Hi! I have a general question about how to speed up my pyroot scripts (if this is possible). I was developing something a while ago, where I had nested loops over ttrees, and that was incredibly slow, so I switched to a .C macro which did the job quite quick.
Since I wondered if I was doing something wrong, I wrote this script in python and the same in c++, doing not very much, just looping over a ttree in a rootfile (the one I’m using is quite big, 41GB)
python script
import ROOT
path = 'path/to/rootfile.root'
root_file = ROOT.TFile(path, 'read')
tree = root_file.Get("Track")
for event in tree:
pt = event.track_Pt
root_file.Close()
It is expected that your loop in C++ runs much faster than the equivalent loop in Python, it is due to a language performance difference.
One way to speed up your Python code when you are reading a tree is to actually hide the loop into C++. This is precisely what the TDataFrame class does, please have a look at:
It proposes a declarative approach to process data in ROOT trees.
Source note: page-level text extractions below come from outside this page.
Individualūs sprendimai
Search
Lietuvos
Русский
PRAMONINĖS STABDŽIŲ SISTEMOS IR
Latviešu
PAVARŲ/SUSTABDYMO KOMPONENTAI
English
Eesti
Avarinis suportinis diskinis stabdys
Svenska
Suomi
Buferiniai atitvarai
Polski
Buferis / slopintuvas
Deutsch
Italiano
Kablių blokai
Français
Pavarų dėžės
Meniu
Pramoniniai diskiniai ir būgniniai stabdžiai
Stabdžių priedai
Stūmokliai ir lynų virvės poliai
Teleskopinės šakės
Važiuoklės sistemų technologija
I would be happy to guide you through transforming your tree processing code into a TDataFrame chain of operations, if you are interested.
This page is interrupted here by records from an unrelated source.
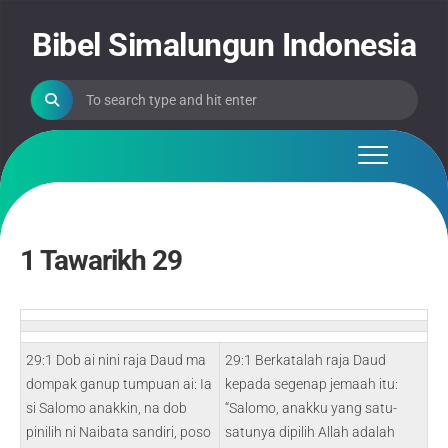
Skip
to
Bibel Simalungun Indonesia
content
1 Tawarikh 29
29:1 Dob ai nini raja Daud ma
29:1 Berkatalah raja Daud
dompak ganup tumpuan ai: Ia
kepada segenap jemaah itu:
si Salomo anakkin, na dob
“Salomo, anakku yang satu-
pinilih ni Naibata sandiri, poso
satunya dipilih Allah adalah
And the results from the last time I touched it (see slide 17; running at C++ speeds accomplished): ROOT User’s Workshop 2013
If use of Python in HEP ever reaches critical mass, then maybe management can be convinced to invest in such work, so that you can have your cake and eat it, too.
Until then, which version of Python do you use? With recent benchmarking, I found a sweet improvement in p3.6 over p2.7 (even more so for cppyy master).
The loop is run on a single thread for fairer comparison with your other macros, but with TDataFrame it’s awkward (by design) to just deserialize a variable and do nothing with it, so I’m filling a histogram instead.